LIASSON: On July 11th, the House of Representatives will vote again to repeal the law - a symbolic effort, since repeal has no chance of passing the Senate this year. But with the law upheld, the pressure has eased on Romney to spell out what he'd put in place of the law's popular elements, like preventing insurers from denying coverage to people with preexisting conditions or charging women more than men.

In the ruling, the conservative chief justice joined the court's four liberals for the first time. That threw a curve ball to the Romney campaign, which boasts on its website that, quote, "As president, Mitt will nominate judges in the mold of Chief Justice Roberts."

But Republican pollster Whit Ayres said even though the president got a legal victory yesterday, Romney gained some new political ammunition.

WHIT AYRES: There's very little down side to this ruling for Governor Romney. He now has, as a centerpiece of the fall campaign, an unpopular law that is the president's signature achievement. So he has a giant target to shoot at the entire fall, and it's very unlikely that President Obama is going to persuade a majority of Americans between now and the election that this health care reform was a good idea.

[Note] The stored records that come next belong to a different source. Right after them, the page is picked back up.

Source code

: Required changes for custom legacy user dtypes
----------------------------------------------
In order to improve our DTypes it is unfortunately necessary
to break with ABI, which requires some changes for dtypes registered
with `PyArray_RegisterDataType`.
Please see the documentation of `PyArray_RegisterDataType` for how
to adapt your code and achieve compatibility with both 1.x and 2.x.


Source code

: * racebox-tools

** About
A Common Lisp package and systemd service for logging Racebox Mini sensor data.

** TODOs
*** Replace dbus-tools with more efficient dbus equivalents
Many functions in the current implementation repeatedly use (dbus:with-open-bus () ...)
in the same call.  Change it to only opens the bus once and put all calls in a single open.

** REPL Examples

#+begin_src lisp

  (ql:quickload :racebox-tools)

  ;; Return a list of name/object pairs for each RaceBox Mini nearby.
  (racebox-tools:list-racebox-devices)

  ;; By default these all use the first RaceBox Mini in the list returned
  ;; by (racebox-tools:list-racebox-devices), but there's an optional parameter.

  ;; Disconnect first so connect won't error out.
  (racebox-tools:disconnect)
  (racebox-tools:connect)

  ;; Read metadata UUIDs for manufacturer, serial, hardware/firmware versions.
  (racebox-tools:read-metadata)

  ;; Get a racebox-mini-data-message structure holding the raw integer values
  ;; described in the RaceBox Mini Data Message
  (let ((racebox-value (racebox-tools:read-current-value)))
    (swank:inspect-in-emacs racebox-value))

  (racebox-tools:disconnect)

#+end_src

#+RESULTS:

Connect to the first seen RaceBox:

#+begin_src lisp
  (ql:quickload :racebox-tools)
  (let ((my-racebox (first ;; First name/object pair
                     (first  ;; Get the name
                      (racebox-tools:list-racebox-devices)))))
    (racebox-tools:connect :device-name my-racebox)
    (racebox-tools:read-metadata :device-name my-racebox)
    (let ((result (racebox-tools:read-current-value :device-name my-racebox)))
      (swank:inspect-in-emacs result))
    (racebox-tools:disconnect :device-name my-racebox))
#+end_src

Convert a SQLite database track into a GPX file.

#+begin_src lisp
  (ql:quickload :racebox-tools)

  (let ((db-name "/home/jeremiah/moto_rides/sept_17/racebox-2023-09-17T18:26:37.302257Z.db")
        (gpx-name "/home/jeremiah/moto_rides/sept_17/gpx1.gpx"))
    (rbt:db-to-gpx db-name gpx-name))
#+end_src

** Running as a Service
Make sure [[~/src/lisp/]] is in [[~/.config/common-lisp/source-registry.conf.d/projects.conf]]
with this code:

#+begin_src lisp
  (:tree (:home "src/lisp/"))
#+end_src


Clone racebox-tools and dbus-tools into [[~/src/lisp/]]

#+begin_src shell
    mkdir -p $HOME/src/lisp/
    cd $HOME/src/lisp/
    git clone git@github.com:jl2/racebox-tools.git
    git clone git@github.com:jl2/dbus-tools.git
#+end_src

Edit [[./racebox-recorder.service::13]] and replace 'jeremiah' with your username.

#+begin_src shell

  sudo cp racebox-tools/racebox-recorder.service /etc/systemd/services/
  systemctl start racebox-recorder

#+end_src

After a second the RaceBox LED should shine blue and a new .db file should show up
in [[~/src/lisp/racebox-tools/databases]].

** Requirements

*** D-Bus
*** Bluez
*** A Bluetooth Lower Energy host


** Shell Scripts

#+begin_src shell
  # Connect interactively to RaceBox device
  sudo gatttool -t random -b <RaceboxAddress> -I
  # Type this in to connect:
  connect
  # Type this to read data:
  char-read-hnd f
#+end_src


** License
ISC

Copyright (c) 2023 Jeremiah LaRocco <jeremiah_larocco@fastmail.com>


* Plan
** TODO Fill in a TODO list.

LIASSON: The law is still unpopular, and extremely unpopular with the Republican base. But it's possible that the Supreme Court's good housekeeping seal of approval - delivered by an unusual left-right coalition - could change the minds of some swing voters.

Even so, says Ayres, the court's finding that the law was constitutional because the individual mandate was really a tax complicates things for President Obama.

AYRES: With the Supreme Court saying the individual mandate is really a tax, the president now has to defend a significant tax increase on all Americans, including middle and low-income earners, which he pledged not to do.

LIASSON: Indeed, as the White House desperately tried to round up votes for the law in 2009, the president famously insisted the mandate was not a tax. Then, this year before the Supreme Court, the administration's lawyer argued that it was. Now the president is pointing out that under the court's definition, Governor Romney's health care law raised taxes in exactly the same way.


OBAMA: People who can afford to buy health insurance should take the responsibility to do so. In fact, this idea has enjoyed support from members of both parties, including the current Republican nominee for president.

LIASSON: The Supreme Court ruling allowed President Obama to avoid a huge defeat and gave him a new opportunity to explain the law to the public - something Democrats admit they did poorly in the past. And Mr. Obama can also hope that grateful Democrats will respond with more energy and enthusiasm than they've shown so far.

Andy Stern is the former head of the SEIU, the union whose troops provided much of the grassroots effort to pass the law. Stern thinks the Democratic base will understand that the court ruling does not guarantee the survival of the Affordable Care Act.

ANDY STERN: I think it just makes it very clear to them that the energy, you know, has to be about re-electing the president, because we are now going to re-litigate politically what was - been resolved judicially.

LIASSON: Both campaigns immediately began fundraising off the high court decision, with Romney's campaign claiming to raise millions in just a few hours. But it remains to be seen what impact, if any, the ruling will have on public opinion and how much more time the candidates are willing to spend on health care when voters say they are most concerned about the economy.